Why I Started Using Uptime Kuma with Cloudflare Tunnels
I run several services at home—mostly for my family and myself. Some are behind Cloudflare Tunnels because I don’t want to expose my home IP or deal with dynamic DNS and port forwarding. For a while, I used Uptime Kuma to monitor these services and get notified when something went down.
Then I hit a problem: Cloudflare was lying to my monitoring.
When a service behind a tunnel went offline, Cloudflare would return a 200 HTTP status code along with its own “service unavailable” page. Uptime Kuma saw the 200 and assumed everything was fine. I’d only find out something was broken when someone complained.
This wasn’t acceptable. I needed accurate monitoring, not false positives from a proxy layer.
My Setup and the Problem
I run Uptime Kuma in a Docker container on my Proxmox host. Most of my self-hosted services sit behind Cloudflare Tunnels—things like my family’s shared calendar, a few automation dashboards, and some internal tools.
Uptime Kuma was configured to do simple HTTP checks every few minutes. If a service didn’t respond, I’d get a Discord notification via webhook. This worked perfectly for services not behind Cloudflare.

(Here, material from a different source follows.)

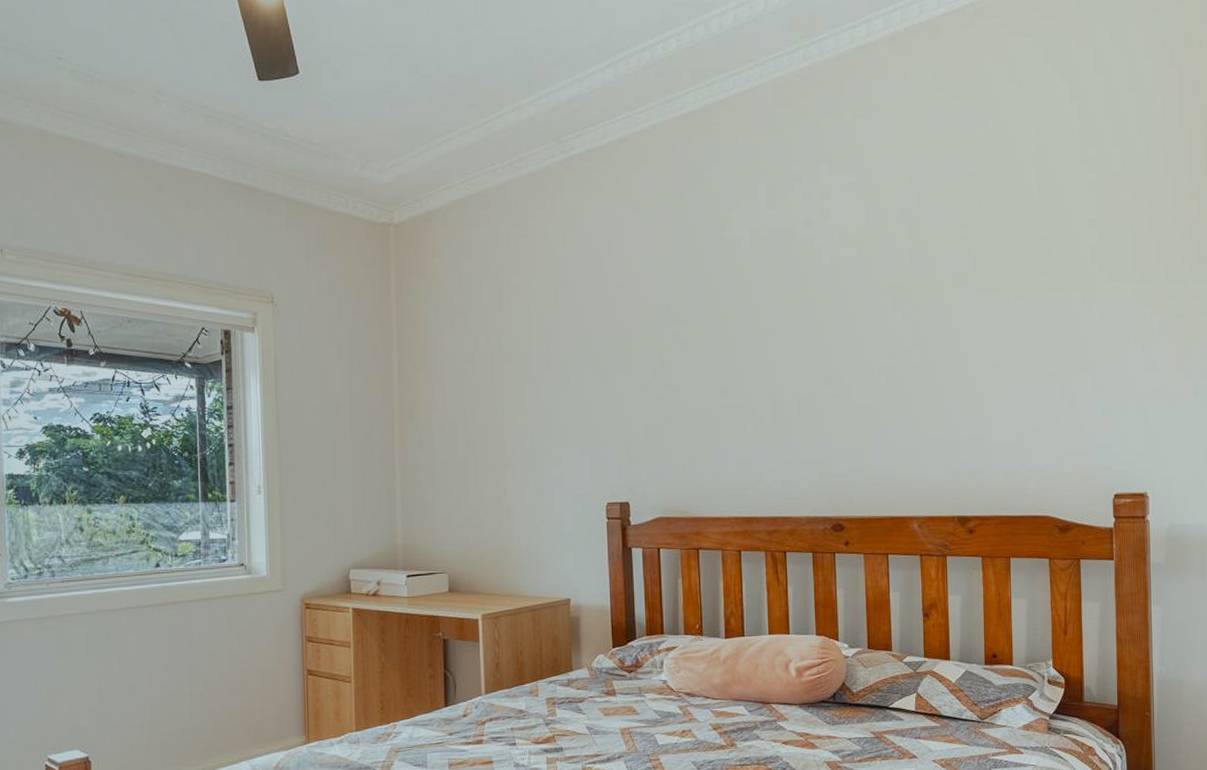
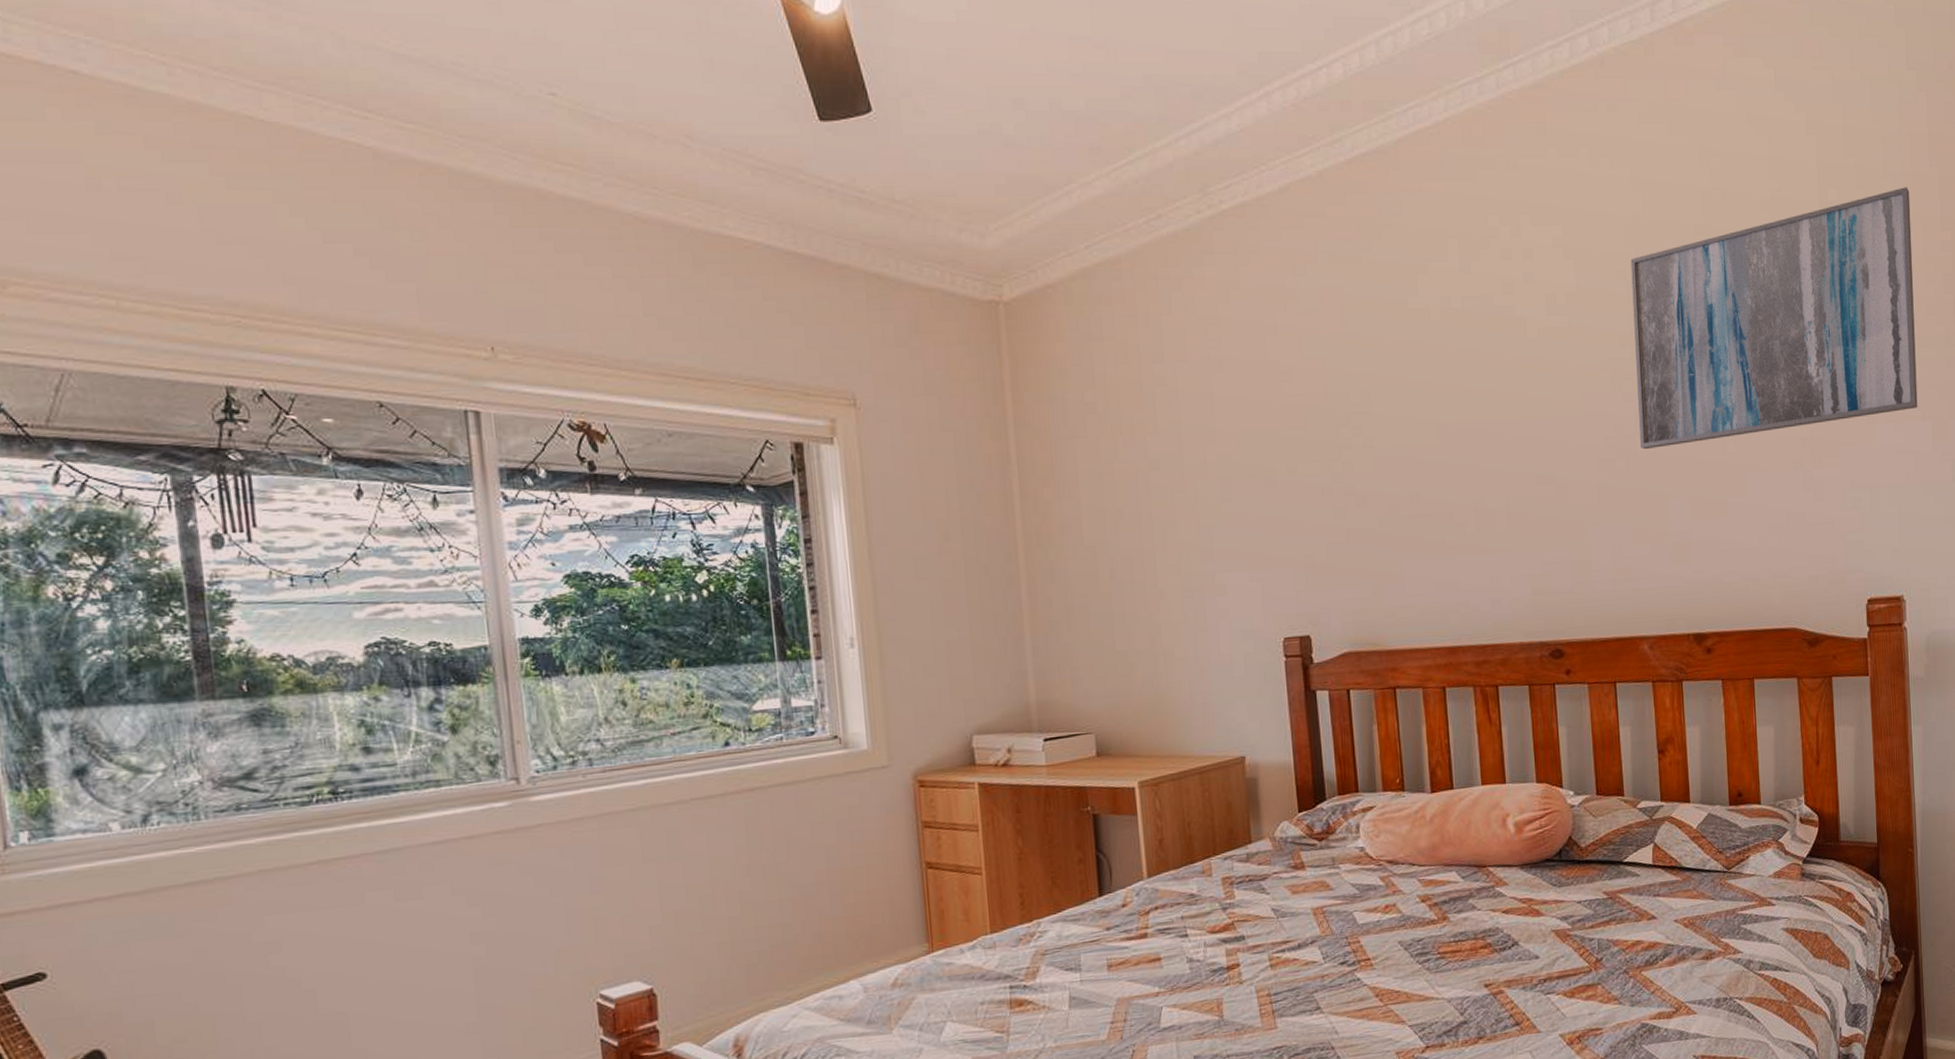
wall art: none [913,146,1164,360] -> present [1630,187,1918,450]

But for tunneled services, Cloudflare’s status page broke the chain. The tunnel itself was up, so Cloudflare returned a 200. The actual service could be dead, and I’d never know.
What Worked: Service Tokens and Bypass Rules
The solution came from Cloudflare Zero Trust’s service authentication feature. Instead of relying on HTTP status codes alone, I configured Uptime Kuma to authenticate as a trusted service using Cloudflare’s service tokens.
Here’s what I did:
Step 1: Create a Service Token
I went to my Cloudflare Zero Trust dashboard and created a service token under Access > Service Auth. This gave me two values:
CF-Access-Client-IdCF-Access-Client-Secret
I saved these immediately because Cloudflare only shows the secret once.
Step 2: Create an Access Group
I created a new access group specifically for monitoring. Under Define Group Criteria, I selected:
- Selector: Service Token
- Value: The name of the service token I just created
This group represents “requests coming from my monitoring system.”
Step 3: Add a Bypass Policy
For each application behind a tunnel that I wanted to monitor, I added a new policy at the top of the policy list:
- Action: Service Auth
- Assign a Group: My monitoring access group
- Enable: Return 401 on failure
This tells Cloudflare: “If a request comes in with valid service token headers, let it through. If the service is actually down, return a 401 instead of a 200.”
Step 4: Configure Uptime Kuma
In Uptime Kuma, I edited each monitor for tunneled services and added custom headers:
{
"CF-Access-Client-Id": "my-actual-client-id",
"CF-Access-Client-Secret": "my-actual-secret"
}
Now when Uptime Kuma checks a service, it authenticates as a trusted client. If the service is down, Cloudflare returns a 401, and Uptime Kuma correctly marks it as offline.
What Didn’t Work
Before I figured this out, I tried a few things that failed:
Keyword monitoring: I configured Uptime Kuma to look for specific text on the page instead of relying on status codes. This worked, but it was fragile. Any change to the page layout broke monitoring, and it added unnecessary load.
TCP checks: I tried monitoring the tunnel’s TCP port directly, but that only told me if the tunnel process was running—not whether the actual service behind it was responding.
Ignoring Cloudflare entirely: I briefly considered bypassing Cloudflare for monitoring by checking services directly on my local network. But that defeated the purpose—I wanted to know if the public-facing endpoint was working, not just the internal one.
Key Takeaways
Cloudflare’s service tokens exist specifically for this use case, but they’re poorly documented. Once configured, they work reliably.
The trick is understanding that Cloudflare sits between your monitor and your service. If you don’t authenticate properly, you’re monitoring Cloudflare’s availability, not your service’s.
Service tokens let you bypass that layer and get accurate status codes. The setup takes about ten minutes per application, and it’s been stable for me ever since.
If you’re using Cloudflare Tunnels and external monitoring, don’t trust HTTP 200 responses. Use service tokens.